Records drawn from a dataset:
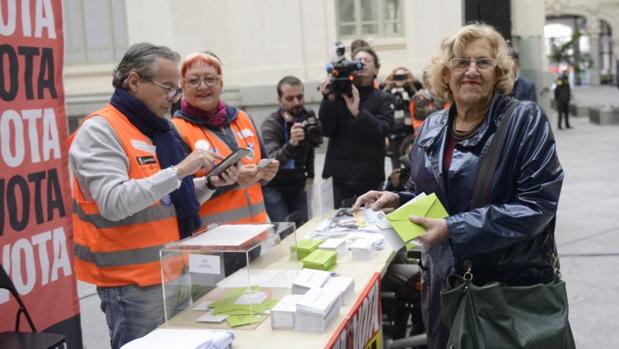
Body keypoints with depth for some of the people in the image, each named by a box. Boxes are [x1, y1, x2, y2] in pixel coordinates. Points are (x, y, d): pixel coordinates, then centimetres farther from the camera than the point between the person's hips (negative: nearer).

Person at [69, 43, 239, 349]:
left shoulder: (159, 129, 13)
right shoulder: (99, 130, -13)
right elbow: (113, 203, -26)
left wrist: (209, 184, 3)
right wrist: (179, 171, -26)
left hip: (172, 272, 9)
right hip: (132, 281, -8)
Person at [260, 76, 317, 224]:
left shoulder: (308, 116, -6)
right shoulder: (270, 125, -24)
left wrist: (310, 173, 8)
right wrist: (291, 144, -56)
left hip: (297, 185, 5)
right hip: (274, 187, -5)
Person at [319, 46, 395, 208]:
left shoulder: (383, 99, 4)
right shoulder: (339, 94, 5)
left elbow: (382, 131, -12)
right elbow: (327, 131, -2)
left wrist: (357, 112, -24)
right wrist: (329, 99, -13)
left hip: (370, 174, -1)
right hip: (340, 172, 1)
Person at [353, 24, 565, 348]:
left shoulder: (526, 120, -11)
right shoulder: (431, 128, 5)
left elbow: (537, 203, -19)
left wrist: (455, 229, -25)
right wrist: (396, 200, -7)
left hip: (515, 284, -4)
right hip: (444, 280, 5)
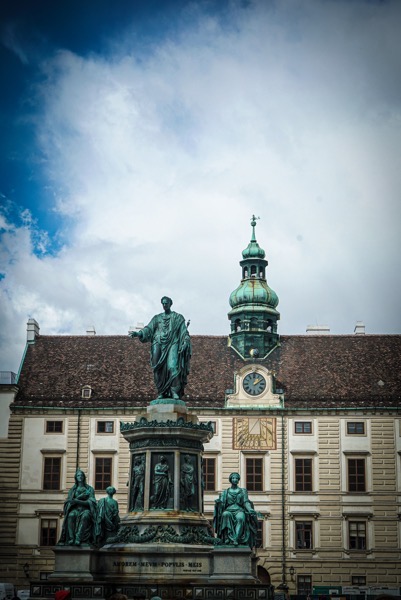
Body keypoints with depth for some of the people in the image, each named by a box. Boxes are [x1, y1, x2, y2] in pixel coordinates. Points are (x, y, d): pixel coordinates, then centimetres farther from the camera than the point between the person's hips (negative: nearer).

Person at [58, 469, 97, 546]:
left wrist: (78, 501, -18)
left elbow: (90, 502, -3)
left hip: (85, 509, -2)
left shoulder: (89, 489, 11)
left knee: (85, 516, -39)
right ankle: (71, 539, -45)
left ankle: (78, 539, -50)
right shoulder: (73, 489, 17)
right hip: (75, 509, 2)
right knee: (71, 515, -36)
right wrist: (81, 496, -7)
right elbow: (68, 501, 4)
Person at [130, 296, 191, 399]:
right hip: (159, 344, 3)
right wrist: (138, 334, -10)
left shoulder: (178, 317, 12)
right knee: (159, 369, -6)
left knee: (172, 366, -20)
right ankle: (162, 392, -3)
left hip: (172, 344, -3)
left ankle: (175, 392, -22)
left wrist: (185, 342, -14)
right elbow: (149, 329, 8)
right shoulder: (157, 318, 18)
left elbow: (184, 332, 4)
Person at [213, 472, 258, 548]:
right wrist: (218, 502, -18)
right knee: (226, 515, -38)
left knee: (240, 518, -38)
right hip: (229, 510, 1)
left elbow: (246, 502, 6)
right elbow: (221, 504, 7)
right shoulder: (225, 492, 18)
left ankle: (236, 539, -53)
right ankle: (231, 538, -48)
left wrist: (250, 509, -16)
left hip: (239, 510, -1)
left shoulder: (243, 491, 18)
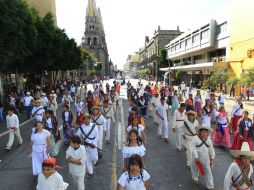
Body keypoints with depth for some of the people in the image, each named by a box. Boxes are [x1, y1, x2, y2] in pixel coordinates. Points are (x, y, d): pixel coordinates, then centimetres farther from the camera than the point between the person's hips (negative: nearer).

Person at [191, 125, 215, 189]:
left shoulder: (208, 139, -4)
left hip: (206, 158, 2)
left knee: (208, 171, 5)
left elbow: (211, 149, 7)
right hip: (197, 158, -2)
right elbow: (193, 148, -18)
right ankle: (195, 178, 49)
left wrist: (212, 158, 11)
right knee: (195, 169, 20)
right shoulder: (195, 138, -17)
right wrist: (196, 157, -22)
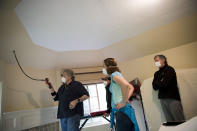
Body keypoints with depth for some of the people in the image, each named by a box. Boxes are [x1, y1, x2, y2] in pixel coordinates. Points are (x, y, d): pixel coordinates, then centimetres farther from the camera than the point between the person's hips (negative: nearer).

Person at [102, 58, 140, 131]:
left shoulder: (114, 74, -10)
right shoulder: (116, 75, 16)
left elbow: (125, 85, -31)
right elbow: (131, 88, 20)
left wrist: (124, 102, -21)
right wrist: (126, 99, 8)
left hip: (122, 110, -9)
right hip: (120, 110, 9)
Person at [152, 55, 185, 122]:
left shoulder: (169, 69, -1)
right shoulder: (157, 73, 15)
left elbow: (164, 84, -12)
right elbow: (154, 87, 6)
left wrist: (158, 84, 5)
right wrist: (161, 83, -8)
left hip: (172, 98, -5)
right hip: (163, 99, 5)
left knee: (180, 121, -2)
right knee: (170, 121, 6)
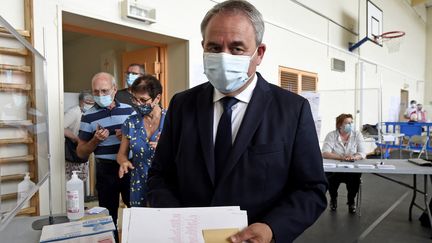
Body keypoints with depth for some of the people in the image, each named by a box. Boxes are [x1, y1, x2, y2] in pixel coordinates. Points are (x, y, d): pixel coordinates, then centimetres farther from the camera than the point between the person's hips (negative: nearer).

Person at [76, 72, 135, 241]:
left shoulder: (129, 110, 1)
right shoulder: (89, 116, -2)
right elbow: (81, 153, 2)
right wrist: (96, 140, -16)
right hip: (105, 171, -1)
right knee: (109, 216, 12)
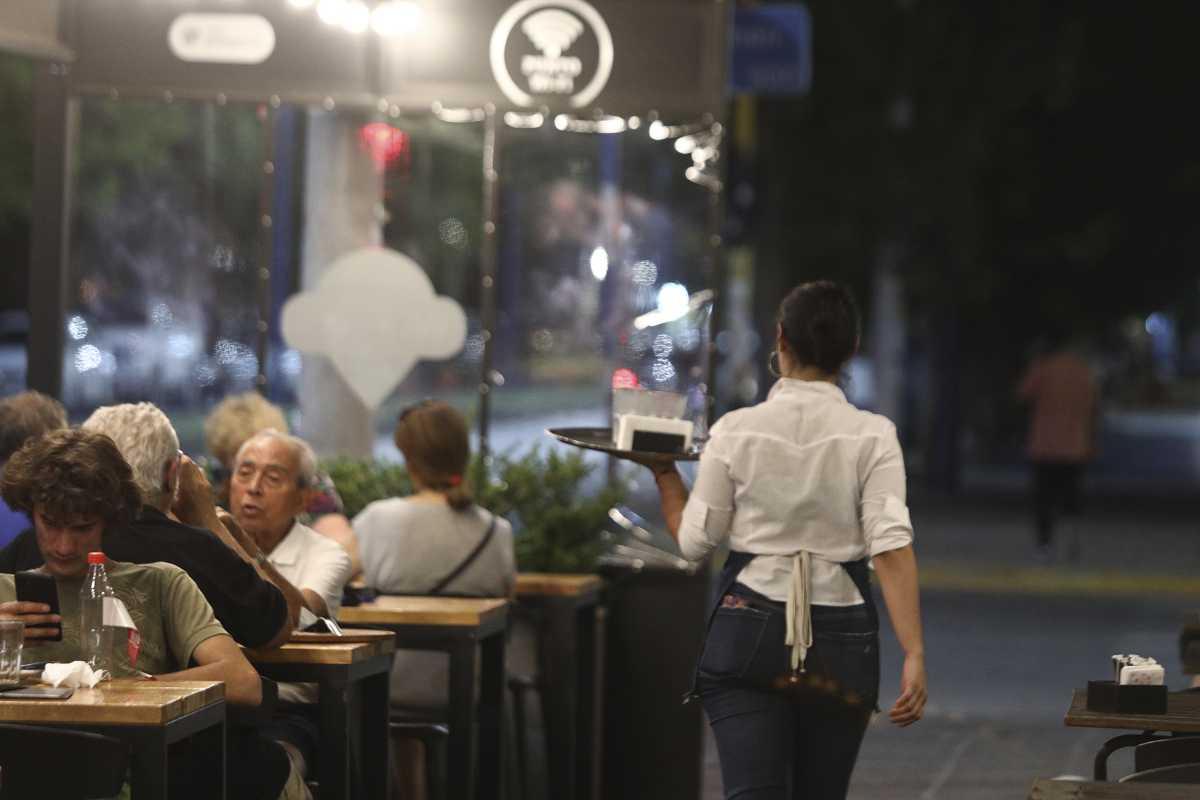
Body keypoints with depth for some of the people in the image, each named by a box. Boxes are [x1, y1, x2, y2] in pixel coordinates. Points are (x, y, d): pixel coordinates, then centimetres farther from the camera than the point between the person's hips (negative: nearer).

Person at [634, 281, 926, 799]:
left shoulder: (736, 431, -4)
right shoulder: (872, 436, -5)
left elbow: (695, 541, 3)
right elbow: (892, 547, -14)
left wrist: (664, 473, 19)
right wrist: (913, 654, -16)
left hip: (748, 631, -1)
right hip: (841, 639, 1)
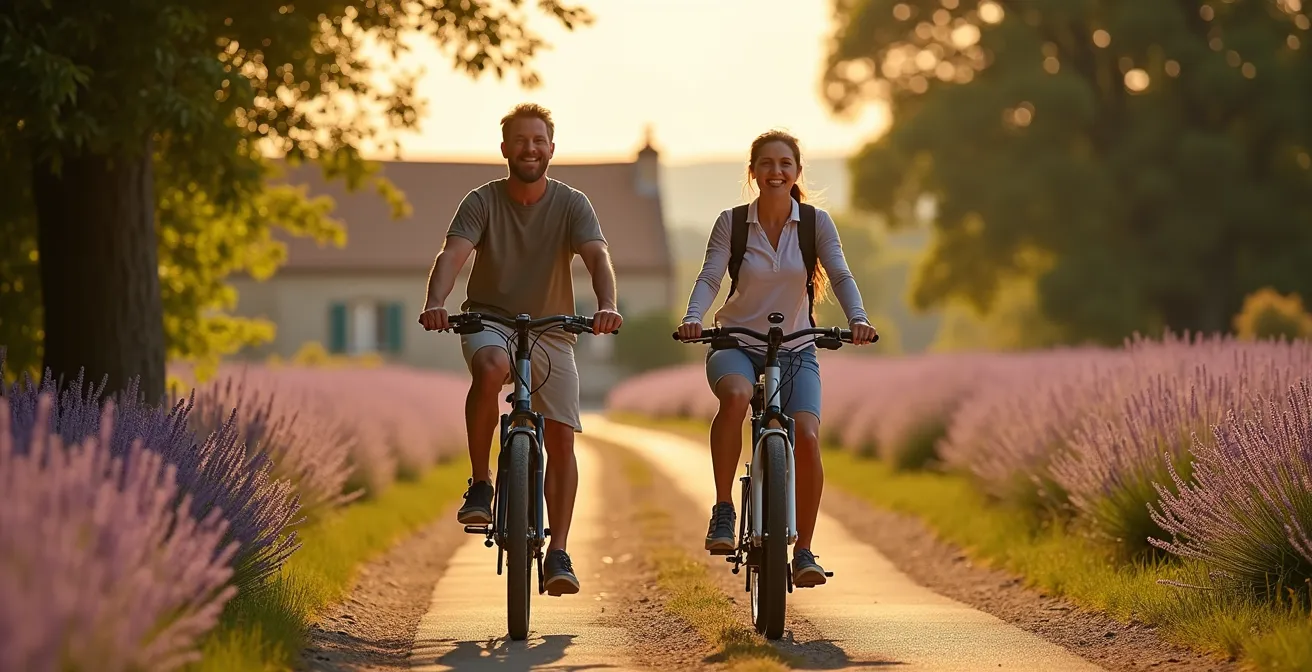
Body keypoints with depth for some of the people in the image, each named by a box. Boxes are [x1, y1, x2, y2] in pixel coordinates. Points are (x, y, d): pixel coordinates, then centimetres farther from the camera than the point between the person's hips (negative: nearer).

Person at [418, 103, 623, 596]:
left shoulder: (571, 204, -4)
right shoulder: (482, 201, -5)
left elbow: (597, 257, -20)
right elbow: (453, 254, -19)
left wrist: (607, 305, -41)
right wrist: (435, 303, -40)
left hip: (551, 331, 2)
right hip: (489, 320, -2)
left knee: (561, 439, -7)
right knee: (490, 368, -37)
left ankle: (558, 554, 2)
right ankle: (480, 484, -20)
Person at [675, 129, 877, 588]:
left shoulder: (816, 223, 0)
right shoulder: (731, 223, -2)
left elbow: (840, 275, -9)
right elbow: (709, 278, -11)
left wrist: (858, 319, -29)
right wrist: (692, 318, -31)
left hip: (795, 349, 1)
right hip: (736, 344, -1)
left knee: (806, 438, -22)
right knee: (736, 395, -37)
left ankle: (803, 551, -5)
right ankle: (723, 511, -25)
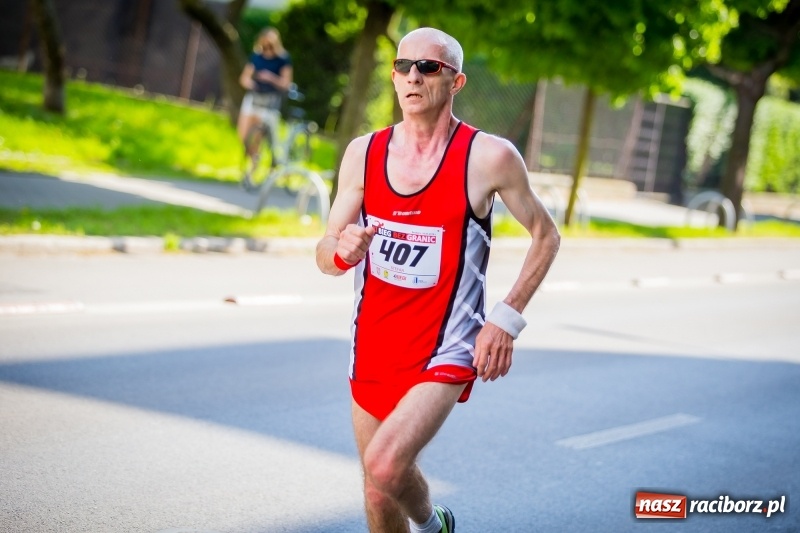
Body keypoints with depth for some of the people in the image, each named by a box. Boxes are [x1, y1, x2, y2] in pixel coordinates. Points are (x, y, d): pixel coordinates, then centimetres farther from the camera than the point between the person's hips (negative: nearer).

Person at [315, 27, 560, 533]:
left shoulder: (489, 157, -12)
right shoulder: (364, 152, -1)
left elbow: (546, 235, 1)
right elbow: (326, 256, 4)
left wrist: (507, 319, -7)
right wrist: (342, 251, -21)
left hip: (445, 352, -5)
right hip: (373, 348, 5)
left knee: (385, 464, -24)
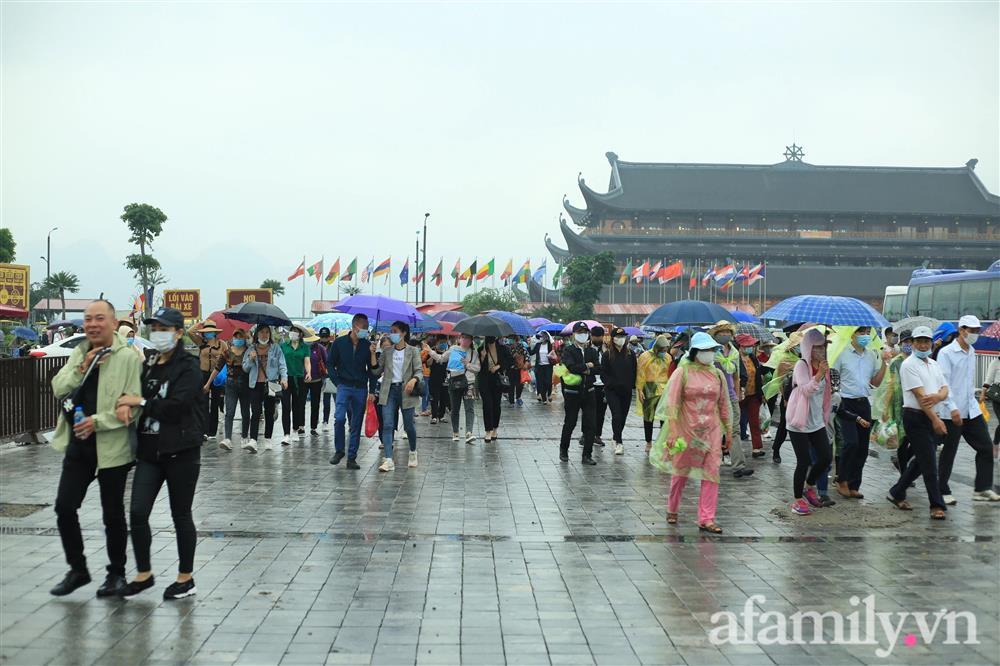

### EXERCISE
Repeat the records in full, exactly as they appear, but with the pictures removed.

### WRITTEN ANSWER
Body keypoints with depth for some of the people in the image, each named by a box. Boxes are [x1, y1, x2, y2] in pixel coordinates. Points are (x, y, d): pixel coordinates, then centimetres farther from the camera than the point between the person's hips (negative: nearer).

Person at [69, 43, 239, 349]:
left shoulder: (159, 129, 13)
right shoulder: (99, 130, -13)
right elbow: (113, 203, -26)
left wrist: (209, 184, 3)
right wrist: (179, 171, -26)
left hip: (172, 272, 9)
right hip: (132, 281, -8)
Person at [260, 76, 317, 224]:
left shoulder: (308, 116, -6)
right shoulder: (270, 125, -24)
left wrist: (310, 173, 8)
right wrist: (291, 144, -56)
left hip: (297, 185, 5)
right hip: (274, 187, -5)
Person at [319, 46, 395, 208]:
left shoulder: (383, 99, 4)
right shoulder: (339, 94, 5)
left elbow: (382, 131, -12)
right elbow: (327, 131, -2)
left wrist: (357, 112, -24)
right wrist: (329, 99, -13)
left hip: (370, 174, -1)
right hip: (340, 172, 1)
Person at [353, 24, 565, 348]:
left shoulder: (526, 120, -11)
right shoulder: (431, 128, 5)
left elbow: (537, 203, -19)
left wrist: (455, 229, -25)
right wrist: (396, 200, -7)
left hip: (515, 284, -4)
right hip: (444, 280, 5)
Body keypoints with depth for some of the people in the image, each named by a box. Boxes are [x1, y1, x2, y2] in pixel coordinates. Points are (x, y, d): pixel coordinates, then centimetres farther from the camera than the point between the person's hips (negative: nearer).

Person at [58, 469, 97, 546]:
left wrist: (78, 501, -18)
left elbow: (90, 502, -3)
left hip: (85, 509, -2)
left shoulder: (89, 489, 11)
left knee: (85, 516, -39)
right ankle: (71, 539, -45)
left ankle: (78, 539, -50)
right shoulder: (73, 489, 17)
right hip: (75, 509, 2)
right knee: (71, 515, -36)
right wrist: (81, 496, -7)
right elbow: (68, 501, 4)
Person at [130, 296, 191, 399]:
right hip: (159, 344, 3)
right wrist: (138, 334, -10)
left shoulder: (178, 317, 12)
right knee: (159, 369, -6)
left knee: (172, 366, -20)
right ankle: (162, 392, -3)
left hip: (172, 344, -3)
left ankle: (175, 392, -22)
left wrist: (185, 342, -14)
right elbow: (149, 329, 8)
right shoulder: (157, 318, 18)
left elbow: (184, 332, 4)
Person at [213, 472, 258, 548]:
right wrist: (218, 502, -18)
right knee: (226, 515, -38)
left knee: (240, 518, -38)
right hip: (229, 510, 1)
left elbow: (246, 502, 6)
right elbow: (221, 504, 7)
right shoulder: (225, 492, 18)
left ankle: (236, 539, -53)
right ankle: (231, 538, -48)
left wrist: (250, 509, -16)
left hip: (239, 510, -1)
left shoulder: (243, 491, 18)
Body keypoints with depth for some of the people in the image, each named by a box. Boxes are [x1, y1, x2, y2] in pixel coordinates. Points are (x, y, d): pixel coordinates, then centimetres farther from the camera than the point between the person's hips (negative: nearer).

Person at [191, 125, 215, 189]:
left shoulder: (208, 139, -4)
left hip: (206, 158, 2)
left knee: (208, 171, 5)
left elbow: (211, 149, 7)
right hip: (197, 158, -2)
right elbow: (193, 148, -18)
right ankle: (195, 178, 49)
left wrist: (212, 158, 11)
right knee: (195, 169, 20)
right shoulder: (195, 138, -17)
right wrist: (196, 157, -22)
Body keypoints with depth for some of the people in the image, each named by a box. Boxes are [x1, y1, x2, y2] in pixel coordinates. Points are (x, y, d): pixel coordinates, then centimetres farther from the camera than the point between the person's hips (negative: nearer).

Person at [102, 58, 140, 131]:
left shoulder: (114, 74, -10)
right shoulder: (116, 75, 16)
left elbow: (125, 85, -31)
right elbow: (131, 88, 20)
left wrist: (124, 102, -21)
right wrist: (126, 99, 8)
left hip: (122, 110, -9)
right hip: (120, 110, 9)
Person at [152, 55, 185, 122]:
left shoulder: (169, 69, -1)
right shoulder: (157, 73, 15)
left elbow: (164, 84, -12)
right elbow: (154, 87, 6)
left wrist: (158, 84, 5)
right wrist: (161, 83, -8)
left hip: (172, 98, -5)
right hip: (163, 99, 5)
left knee: (180, 121, -2)
right knee: (170, 121, 6)
Body keypoints with depth for some of the people in the image, each named by a box. Boxes are [x1, y1, x2, y2] in pixel coordinates. Points are (x, y, d): pixel coordinates, then centimetres farther from the camera than the point between the person's hips (negative: nearer).

Person at [76, 72, 135, 241]:
left shoulder: (129, 110, 1)
right shoulder: (89, 116, -2)
right elbow: (81, 153, 2)
right wrist: (96, 140, -16)
right hip: (105, 171, -1)
right knee: (109, 216, 12)
Body keypoints with depth for some of the people in the image, each named by a box. Boxes are [x1, y1, x2, y2] in pixel coordinates. Points are (x, y, d): pixel coordinates, then centimetres farther from the camera than the point between the person's hips (negative: nearer).

Person at [634, 281, 926, 799]:
left shoulder: (736, 431, -4)
right shoulder: (872, 436, -5)
left elbow: (695, 541, 3)
right elbow: (892, 547, -14)
left wrist: (664, 473, 19)
right wrist: (913, 654, -16)
left hip: (748, 631, -1)
right hip: (841, 639, 1)
Body keypoints with depth for some of the people in the image, each named by a box. Boxes are [x1, y1, x2, y2] in pixel coordinates. Points are (x, y, d): pixel coordinates, then centimetres farther from the camera than the point between the person's hips (negative: nearer).

Person at [418, 103, 623, 596]:
left shoulder: (571, 204, -4)
right shoulder: (482, 201, -5)
left elbow: (597, 257, -20)
right elbow: (453, 254, -19)
left wrist: (607, 305, -41)
right wrist: (435, 303, -40)
left hip: (551, 331, 2)
right hip: (489, 320, -2)
left knee: (561, 439, -7)
right knee: (490, 368, -37)
left ankle: (558, 554, 2)
right ankle: (480, 484, -20)
Person at [675, 129, 877, 588]:
left shoulder: (816, 223, 0)
right shoulder: (731, 223, -2)
left elbow: (840, 275, -9)
right elbow: (709, 278, -11)
left wrist: (858, 319, -29)
right wrist: (692, 318, -31)
left hip: (795, 349, 1)
right hip: (736, 344, -1)
left knee: (806, 438, -22)
right knee: (736, 395, -37)
left ankle: (803, 551, -5)
right ankle: (723, 511, -25)
Body keypoints with depth for some of the people in the image, each named by a box. Boxes are [x1, y1, x2, y2] in pixel coordinates. Points are (x, y, d): pixel coordinates, then centimetres farther from the camera than the point between the person's hips (negative: nearer).

Person at [315, 27, 560, 533]:
left shoulder: (489, 157, -12)
right shoulder: (364, 152, -1)
left elbow: (546, 235, 1)
right elbow: (326, 256, 4)
left wrist: (507, 319, -7)
right wrist: (342, 251, -21)
left hip: (445, 352, -5)
right hip: (373, 348, 5)
left knee: (385, 464, -24)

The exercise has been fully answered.